You can run this benchmark on machines with different CPUs to compare the performance of various Phonexia technologies on them. For example, you can observe the difference between Intel processors (for which our technologies are optimized) and AMD processors. You can use the benchmark to check if a planned hardware upgrade will deliver the expected performance gain. Additionally, you can use the benchmark to compare the performance of a new SPE version, a new technology generation, or different technology models on the same hardware configuration, and so on.

Running benchmark

Benchmark can be run in two ways:

  • by calling .../benchmark endpoint as documented
  • by calling .../benchmark endpoint as documented, with an additional path parameter

The first option uses the set of audio files supplied with SPE in the {SPE}/data/benchmark directory.
The second option uses a single audio file of your choice uploaded to SPE storage, specified by the path parameter.

The set of audio files supplied with SPE includes recordings of various lengths (ranging from 30 seconds to 5 minutes) and different speech-to-non-speech ratios. This variety accounts for the fact that both the length of the audio and the amount of actual speech in the audio affect the processing speed. Non-speech parts are stripped from the audio before processing, so the processing speed is calculated as follows:
FtRT = sum_of_speech_lengths_in_all_recordings ÷ sum_of_processing_times_of_all_recordings

When using the option with your specified file, only that single recording is used. To account for various audio lengths and speech-to-non-speech ratios, it is recommended to run the benchmark with multiple different audio files and calculate the average FtRT processing speed yourself.

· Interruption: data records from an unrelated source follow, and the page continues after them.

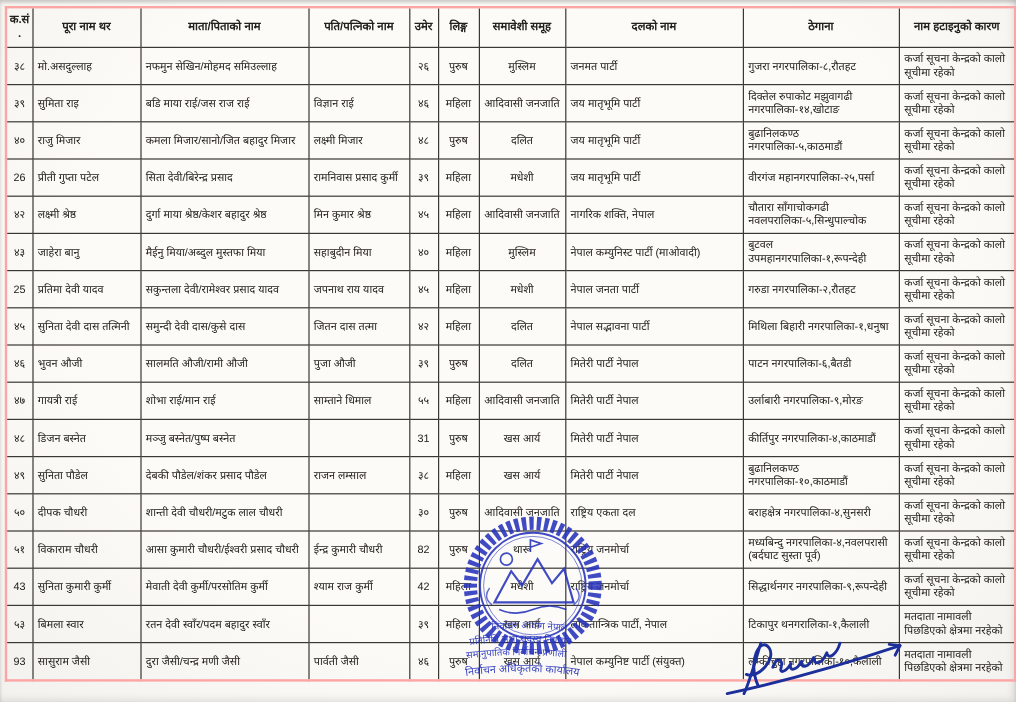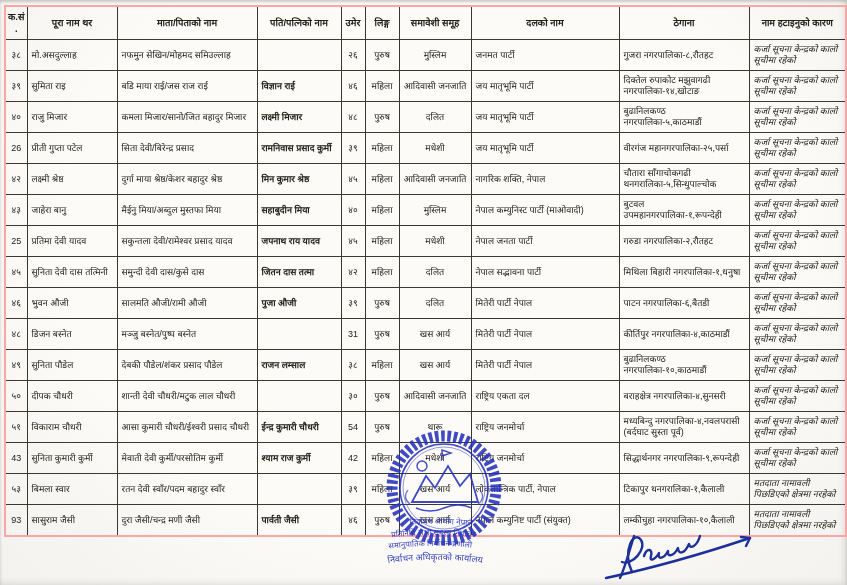--- a/index.html
+++ b/index.html
@@ -27,22 +27,22 @@
     word-wrap:break-word;
     background:transparent;
   }
   table.roster th{
     font-weight:bold;text-align:center;font-size:9.5px;padding:4px 2px;
     height:18px;
   }
   table.roster td{height:24px;}
   .col-sn,.col-age,.col-gender,.col-group{text-align:center;}
   .col-name,.col-parents,.col-spouse,.col-party,.col-address,.col-reason{text-align:left;}
-  .col-spouse{padding-left:7px;font-weight:bold;}
-  .col-reason{font-size:8.7px;font-style:italic;}
+  .col-spouse{padding-left:7px;}
+  .col-reason{font-size:8.7px;}
   
   .page:before{
     content:"";position:absolute;inset:0;pointer-events:none;
     background:radial-gradient(ellipse at 50% 40%, rgba(255,255,255,0) 60%, rgba(120,115,105,.07) 100%);
   }
   .stamp{position:absolute;left:338px;top:430px;width:215px;height:155px;pointer-events:none;}
   .signature{position:absolute;left:598px;top:522px;width:175px;height:62px;pointer-events:none;}
 </style>
 </head>
 <body>
@@ -127,21 +127,21 @@
         </tr>
         <tr>
           <td class="col-sn">४२</td>
           <td class="col-name">लक्ष्मी श्रेष्ठ</td>
           <td class="col-parents">दुर्गा माया श्रेष्ठ/केशर बहादुर श्रेष्ठ</td>
           <td class="col-spouse">मिन कुमार श्रेष्ठ</td>
           <td class="col-age">४५</td>
           <td class="col-gender">महिला</td>
           <td class="col-group">आदिवासी जनजाति</td>
           <td class="col-party">नागरिक शक्ति, नेपाल</td>
-          <td class="col-address">चौतारा साँगाचोकगढी थनगरालिका-५,सिन्धुपाल्चोक</td>
+          <td class="col-address">चौतारा साँगाचोकगढी नवलपरालिका-५,सिन्धुपाल्चोक</td>
           <td class="col-reason">कर्जा सूचना केन्द्रको कालो सूचीमा रहेको</td>
         </tr>
         <tr>
           <td class="col-sn">४३</td>
           <td class="col-name">जाहेरा बानु</td>
           <td class="col-parents">मैईनु मिया/अब्दुल मुस्तफा मिया</td>
           <td class="col-spouse">सहाबुदीन मिया</td>
           <td class="col-age">४०</td>
           <td class="col-gender">महिला</td>
           <td class="col-group">मुस्लिम</td>
@@ -179,20 +179,32 @@
           <td class="col-parents">सालमति औजी/रामी औजी</td>
           <td class="col-spouse">पुजा औजी</td>
           <td class="col-age">३९</td>
           <td class="col-gender">पुरुष</td>
           <td class="col-group">दलित</td>
           <td class="col-party">मितेरी पार्टी नेपाल</td>
           <td class="col-address">पाटन नगरपालिका-६,बैतडी</td>
           <td class="col-reason">कर्जा सूचना केन्द्रको कालो सूचीमा रहेको</td>
         </tr>
         <tr>
+          <td class="col-sn">४७</td>
+          <td class="col-name">गायत्री राई</td>
+          <td class="col-parents">शोभा राई/मान राई</td>
+          <td class="col-spouse">साम्ताने धिमाल</td>
+          <td class="col-age">५५</td>
+          <td class="col-gender">महिला</td>
+          <td class="col-group">आदिवासी जनजाति</td>
+          <td class="col-party">मितेरी पार्टी नेपाल</td>
+          <td class="col-address">उर्लाबारी नगरपालिका-९,मोरङ</td>
+          <td class="col-reason">कर्जा सूचना केन्द्रको कालो सूचीमा रहेको</td>
+        </tr>
+        <tr>
           <td class="col-sn">४८</td>
           <td class="col-name">डिजन बस्नेत</td>
           <td class="col-parents">मञ्जु बस्नेत/पुष्प बस्नेत</td>
           <td class="col-spouse"></td>
           <td class="col-age">31</td>
           <td class="col-gender">पुरुष</td>
           <td class="col-group">खस आर्य</td>
           <td class="col-party">मितेरी पार्टी नेपाल</td>
           <td class="col-address">कीर्तिपुर नगरपालिका-४,काठमाडौं</td>
           <td class="col-reason">कर्जा सूचना केन्द्रको कालो सूचीमा रहेको</td>
@@ -219,21 +231,21 @@
           <td class="col-group">आदिवासी जनजाति</td>
           <td class="col-party">राष्ट्रिय एकता दल</td>
           <td class="col-address">बराहक्षेत्र नगरपालिका-४,सुनसरी</td>
           <td class="col-reason">कर्जा सूचना केन्द्रको कालो सूचीमा रहेको</td>
         </tr>
         <tr>
           <td class="col-sn">५१</td>
           <td class="col-name">विकाराम चौधरी</td>
           <td class="col-parents">आसा कुमारी चौधरी/ईश्वरी प्रसाद चौधरी</td>
           <td class="col-spouse">ईन्द्र कुमारी चौधरी</td>
-          <td class="col-age">54</td>
+          <td class="col-age">82</td>
           <td class="col-gender">पुरुष</td>
           <td class="col-group">थारू</td>
           <td class="col-party">राष्ट्रिय जनमोर्चा</td>
           <td class="col-address">मध्यबिन्दु नगरपालिका-४,नवलपरासी (बर्दघाट सुस्ता पूर्व)</td>
           <td class="col-reason">कर्जा सूचना केन्द्रको कालो सूचीमा रहेको</td>
         </tr>
         <tr>
           <td class="col-sn">43</td>
           <td class="col-name">सुनिता कुमारी कुर्मी</td>
           <td class="col-parents">मेवाती देवी कुर्मी/परसोतिम कुर्मी</td>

Alternatively, you can tune (or hack) SPE by preparing your own set of benchmarking recordings or replacing the default set.

Benchmark Recordings Set

The default sets of audio files supplied with SPE are as follows (the version number 1.0 is present only for historical reasons and is ignored):


benchmark
└── 1.0
├── default
│   ├── 030.wav
│   ├── 060.wav
│   ├── 090.wav
│   ├── 120.wav
│   ├── 150.wav
│   ├── 180.wav
│   ├── 210.wav
│   ├── 240.wav
│   ├── 270.wav
│   └── 300.wav
└── czech
├── 030.wav
├── 060.wav
├── 090.wav
├── 120.wav
├── 150.wav
├── 180.wav
├── 210.wav
├── 240.wav
├── 270.wav
└── 300.wav

For the majority of technologies, the content of the default directory is used for benchmarking.

When benchmarking language-specific technologies, such as STT (Speech To Text) and PHNREC (Phoneme Recognizer), the system first attempts to find a directory with a name that matches the beginning of the benchmarked model name. If such a directory is found, audio files from that directory are used (with the expectation that the audio contains speech in the corresponding language). If no matching directory is found, the system falls back to the default directory.
The reason for using language-specific data is that processing audio in a different language than the one for which the model was trained negatively impacts processing speed. Essentially, the processing 'slides' through the file quickly because it cannot recognize any familiar patterns.

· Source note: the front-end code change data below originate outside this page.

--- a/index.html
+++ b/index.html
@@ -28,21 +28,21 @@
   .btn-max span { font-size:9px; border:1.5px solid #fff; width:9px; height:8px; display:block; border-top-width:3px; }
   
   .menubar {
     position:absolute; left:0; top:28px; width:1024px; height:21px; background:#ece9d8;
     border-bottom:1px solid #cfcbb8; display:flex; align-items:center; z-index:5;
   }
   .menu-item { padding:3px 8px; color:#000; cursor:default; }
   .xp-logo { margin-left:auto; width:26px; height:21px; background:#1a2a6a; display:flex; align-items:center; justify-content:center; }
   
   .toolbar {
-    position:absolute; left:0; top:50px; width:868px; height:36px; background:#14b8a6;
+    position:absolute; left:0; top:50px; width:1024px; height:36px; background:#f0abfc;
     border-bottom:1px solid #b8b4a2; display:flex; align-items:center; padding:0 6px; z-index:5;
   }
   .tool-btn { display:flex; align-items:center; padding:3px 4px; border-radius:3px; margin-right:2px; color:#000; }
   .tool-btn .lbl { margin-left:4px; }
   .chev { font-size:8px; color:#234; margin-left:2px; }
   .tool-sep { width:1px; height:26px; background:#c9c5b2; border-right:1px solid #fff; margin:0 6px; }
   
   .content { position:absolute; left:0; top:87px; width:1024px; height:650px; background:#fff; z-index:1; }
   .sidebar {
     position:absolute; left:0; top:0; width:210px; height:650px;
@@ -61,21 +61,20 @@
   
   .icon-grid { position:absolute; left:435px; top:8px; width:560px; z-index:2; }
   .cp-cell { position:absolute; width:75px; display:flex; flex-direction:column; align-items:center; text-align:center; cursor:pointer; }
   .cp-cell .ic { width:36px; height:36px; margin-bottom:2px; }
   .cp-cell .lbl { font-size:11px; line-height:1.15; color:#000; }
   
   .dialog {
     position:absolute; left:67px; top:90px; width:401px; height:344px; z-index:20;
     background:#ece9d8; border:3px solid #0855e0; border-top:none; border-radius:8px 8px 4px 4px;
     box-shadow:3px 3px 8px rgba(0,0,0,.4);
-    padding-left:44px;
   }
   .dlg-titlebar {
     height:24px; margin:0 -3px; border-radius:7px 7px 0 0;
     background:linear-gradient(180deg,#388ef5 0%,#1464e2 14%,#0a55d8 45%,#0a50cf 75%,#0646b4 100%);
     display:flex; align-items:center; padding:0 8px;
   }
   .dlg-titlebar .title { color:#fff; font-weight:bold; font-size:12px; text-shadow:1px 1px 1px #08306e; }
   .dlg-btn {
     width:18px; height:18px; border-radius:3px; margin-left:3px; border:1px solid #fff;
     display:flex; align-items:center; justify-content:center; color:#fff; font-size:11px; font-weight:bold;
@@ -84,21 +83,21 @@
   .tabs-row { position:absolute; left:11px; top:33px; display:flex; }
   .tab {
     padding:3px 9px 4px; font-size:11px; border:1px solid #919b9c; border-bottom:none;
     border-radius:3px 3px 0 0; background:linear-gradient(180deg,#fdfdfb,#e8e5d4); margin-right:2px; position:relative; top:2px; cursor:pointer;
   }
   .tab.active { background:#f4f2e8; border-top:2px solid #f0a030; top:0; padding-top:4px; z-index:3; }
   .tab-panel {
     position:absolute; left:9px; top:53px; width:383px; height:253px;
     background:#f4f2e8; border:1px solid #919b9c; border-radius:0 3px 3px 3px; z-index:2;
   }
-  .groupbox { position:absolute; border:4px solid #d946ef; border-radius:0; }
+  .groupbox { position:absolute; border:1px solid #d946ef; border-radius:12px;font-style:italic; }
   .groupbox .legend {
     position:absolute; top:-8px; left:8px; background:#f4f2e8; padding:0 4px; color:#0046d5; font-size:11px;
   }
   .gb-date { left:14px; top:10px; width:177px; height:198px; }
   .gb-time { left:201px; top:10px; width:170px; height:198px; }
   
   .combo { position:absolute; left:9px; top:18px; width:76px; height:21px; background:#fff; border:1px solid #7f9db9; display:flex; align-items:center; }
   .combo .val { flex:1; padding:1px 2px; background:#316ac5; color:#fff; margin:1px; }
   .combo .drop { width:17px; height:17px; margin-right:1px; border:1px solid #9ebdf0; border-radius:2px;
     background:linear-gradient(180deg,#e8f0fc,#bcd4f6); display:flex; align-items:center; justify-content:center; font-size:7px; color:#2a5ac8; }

The czech directory is included as an example (though the STT/PHNREC models were renamed some time ago to cs_cz*, so the name czech no longer matches).

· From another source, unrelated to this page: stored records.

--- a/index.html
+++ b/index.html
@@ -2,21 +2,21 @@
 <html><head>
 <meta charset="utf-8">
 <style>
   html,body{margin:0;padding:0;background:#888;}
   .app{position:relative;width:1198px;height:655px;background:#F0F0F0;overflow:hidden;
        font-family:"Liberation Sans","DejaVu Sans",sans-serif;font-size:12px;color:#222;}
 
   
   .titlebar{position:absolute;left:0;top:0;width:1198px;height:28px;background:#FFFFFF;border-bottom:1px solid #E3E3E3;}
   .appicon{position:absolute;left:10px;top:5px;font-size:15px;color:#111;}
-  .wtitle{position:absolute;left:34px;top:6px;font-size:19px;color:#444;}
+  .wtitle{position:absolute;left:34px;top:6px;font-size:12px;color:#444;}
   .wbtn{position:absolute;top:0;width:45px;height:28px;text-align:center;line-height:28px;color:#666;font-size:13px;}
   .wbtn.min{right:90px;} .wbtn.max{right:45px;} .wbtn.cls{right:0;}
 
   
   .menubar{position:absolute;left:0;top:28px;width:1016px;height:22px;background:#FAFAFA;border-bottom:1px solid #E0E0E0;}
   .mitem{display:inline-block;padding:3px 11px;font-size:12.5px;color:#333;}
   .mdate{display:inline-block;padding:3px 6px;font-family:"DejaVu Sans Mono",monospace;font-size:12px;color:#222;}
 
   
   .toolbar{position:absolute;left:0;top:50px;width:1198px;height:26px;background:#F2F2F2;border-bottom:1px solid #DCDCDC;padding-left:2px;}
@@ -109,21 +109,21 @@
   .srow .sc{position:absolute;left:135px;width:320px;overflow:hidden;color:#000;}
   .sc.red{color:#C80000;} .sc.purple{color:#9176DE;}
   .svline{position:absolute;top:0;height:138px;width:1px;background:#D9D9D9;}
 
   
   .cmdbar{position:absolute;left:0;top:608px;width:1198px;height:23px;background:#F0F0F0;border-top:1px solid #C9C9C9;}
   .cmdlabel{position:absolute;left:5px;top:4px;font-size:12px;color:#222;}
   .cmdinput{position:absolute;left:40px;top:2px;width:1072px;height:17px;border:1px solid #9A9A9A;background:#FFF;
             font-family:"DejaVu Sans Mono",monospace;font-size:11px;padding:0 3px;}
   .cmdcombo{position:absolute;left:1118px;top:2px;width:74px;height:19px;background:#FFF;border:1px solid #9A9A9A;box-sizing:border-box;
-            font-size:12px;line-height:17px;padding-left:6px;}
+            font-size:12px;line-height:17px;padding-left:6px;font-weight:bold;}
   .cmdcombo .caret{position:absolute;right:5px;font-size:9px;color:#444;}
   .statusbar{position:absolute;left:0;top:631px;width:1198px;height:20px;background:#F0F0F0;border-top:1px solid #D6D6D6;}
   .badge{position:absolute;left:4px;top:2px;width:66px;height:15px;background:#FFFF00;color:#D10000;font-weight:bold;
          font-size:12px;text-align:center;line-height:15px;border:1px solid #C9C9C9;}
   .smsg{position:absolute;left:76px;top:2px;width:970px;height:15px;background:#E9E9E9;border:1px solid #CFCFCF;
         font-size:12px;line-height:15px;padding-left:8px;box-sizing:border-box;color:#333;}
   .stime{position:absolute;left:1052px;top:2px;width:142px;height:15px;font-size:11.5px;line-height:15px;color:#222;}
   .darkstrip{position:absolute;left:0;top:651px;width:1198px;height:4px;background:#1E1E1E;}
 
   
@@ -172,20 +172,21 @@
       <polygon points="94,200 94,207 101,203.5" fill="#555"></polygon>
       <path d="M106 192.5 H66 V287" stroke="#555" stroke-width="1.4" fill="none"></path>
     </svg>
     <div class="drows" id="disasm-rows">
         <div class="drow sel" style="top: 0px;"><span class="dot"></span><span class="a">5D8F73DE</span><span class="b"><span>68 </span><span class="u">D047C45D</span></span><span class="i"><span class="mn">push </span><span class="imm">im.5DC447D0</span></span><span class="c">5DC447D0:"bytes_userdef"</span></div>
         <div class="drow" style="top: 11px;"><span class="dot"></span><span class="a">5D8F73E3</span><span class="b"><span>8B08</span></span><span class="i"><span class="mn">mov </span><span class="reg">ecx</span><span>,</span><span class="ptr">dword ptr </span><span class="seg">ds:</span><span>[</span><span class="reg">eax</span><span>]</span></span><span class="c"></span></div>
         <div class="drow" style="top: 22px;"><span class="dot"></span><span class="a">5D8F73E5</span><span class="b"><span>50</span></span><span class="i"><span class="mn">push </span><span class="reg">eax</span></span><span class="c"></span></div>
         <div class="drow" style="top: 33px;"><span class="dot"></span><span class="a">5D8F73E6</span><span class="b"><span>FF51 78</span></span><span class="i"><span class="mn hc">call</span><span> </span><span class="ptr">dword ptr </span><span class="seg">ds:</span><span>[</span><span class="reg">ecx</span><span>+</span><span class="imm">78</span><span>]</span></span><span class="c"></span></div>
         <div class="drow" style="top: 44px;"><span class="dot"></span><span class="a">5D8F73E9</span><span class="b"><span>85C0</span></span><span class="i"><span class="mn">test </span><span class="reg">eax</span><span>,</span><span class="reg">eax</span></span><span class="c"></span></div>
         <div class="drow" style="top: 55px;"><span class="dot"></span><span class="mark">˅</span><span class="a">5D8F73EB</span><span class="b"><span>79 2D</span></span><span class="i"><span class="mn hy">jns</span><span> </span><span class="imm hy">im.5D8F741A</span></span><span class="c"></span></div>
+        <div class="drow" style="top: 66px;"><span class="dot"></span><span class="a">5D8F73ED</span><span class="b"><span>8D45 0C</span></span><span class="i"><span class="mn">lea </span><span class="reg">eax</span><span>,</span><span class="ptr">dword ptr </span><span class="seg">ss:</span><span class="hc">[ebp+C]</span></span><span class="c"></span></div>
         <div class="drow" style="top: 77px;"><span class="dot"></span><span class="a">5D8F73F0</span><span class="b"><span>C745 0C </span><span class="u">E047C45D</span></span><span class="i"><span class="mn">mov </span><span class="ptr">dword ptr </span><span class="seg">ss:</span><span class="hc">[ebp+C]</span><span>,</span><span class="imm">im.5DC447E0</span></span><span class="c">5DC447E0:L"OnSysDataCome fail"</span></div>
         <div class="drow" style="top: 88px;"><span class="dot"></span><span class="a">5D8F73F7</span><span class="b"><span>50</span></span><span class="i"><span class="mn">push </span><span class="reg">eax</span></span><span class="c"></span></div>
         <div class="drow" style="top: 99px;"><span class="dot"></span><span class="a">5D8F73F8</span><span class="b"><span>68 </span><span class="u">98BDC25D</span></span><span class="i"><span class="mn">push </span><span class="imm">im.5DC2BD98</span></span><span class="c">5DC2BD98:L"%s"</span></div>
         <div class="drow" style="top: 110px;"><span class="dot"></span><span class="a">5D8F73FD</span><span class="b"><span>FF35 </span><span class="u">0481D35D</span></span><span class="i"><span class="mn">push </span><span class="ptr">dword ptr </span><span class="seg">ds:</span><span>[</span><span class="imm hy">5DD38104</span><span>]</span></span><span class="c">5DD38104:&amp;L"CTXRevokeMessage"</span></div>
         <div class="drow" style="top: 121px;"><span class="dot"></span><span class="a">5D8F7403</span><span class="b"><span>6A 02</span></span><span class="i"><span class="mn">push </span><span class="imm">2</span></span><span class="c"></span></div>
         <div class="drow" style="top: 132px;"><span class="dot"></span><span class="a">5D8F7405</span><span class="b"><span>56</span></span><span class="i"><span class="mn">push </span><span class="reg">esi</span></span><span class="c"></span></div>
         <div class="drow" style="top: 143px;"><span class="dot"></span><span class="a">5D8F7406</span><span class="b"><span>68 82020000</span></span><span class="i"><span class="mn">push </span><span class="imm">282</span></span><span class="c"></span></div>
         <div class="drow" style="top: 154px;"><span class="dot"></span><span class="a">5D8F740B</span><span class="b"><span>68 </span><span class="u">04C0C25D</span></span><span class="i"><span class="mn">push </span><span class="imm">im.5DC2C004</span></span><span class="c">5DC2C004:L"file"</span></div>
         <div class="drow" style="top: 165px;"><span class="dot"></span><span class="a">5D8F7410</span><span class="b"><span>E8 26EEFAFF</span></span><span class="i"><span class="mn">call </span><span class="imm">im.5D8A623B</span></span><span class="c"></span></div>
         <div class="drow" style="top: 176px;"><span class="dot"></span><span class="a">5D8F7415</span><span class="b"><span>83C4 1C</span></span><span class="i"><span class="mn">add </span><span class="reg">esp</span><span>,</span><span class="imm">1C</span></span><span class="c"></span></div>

Tuning the recordings sets

You can tune the sets provided with SPE by:

  • Replacing the content of the default directory with your own audio files.
  • Creating a directory with a name according to the name-matching rule (see above) and putting audio files in the corresponding language in the directory. For example:
    • Directory named es would be matched for es_6 and es_es_5 models, but not the old spanish_american model.
    • Directory named cs_cz_fin would be matched only for the old cs_cz_fin model, but not the new cs_cz_5 or cs_cz_6 models.

By carefully preparing the directory and audiofiles structure, you can create an effective way to quickly gain a basic understanding of the speech technologies performance.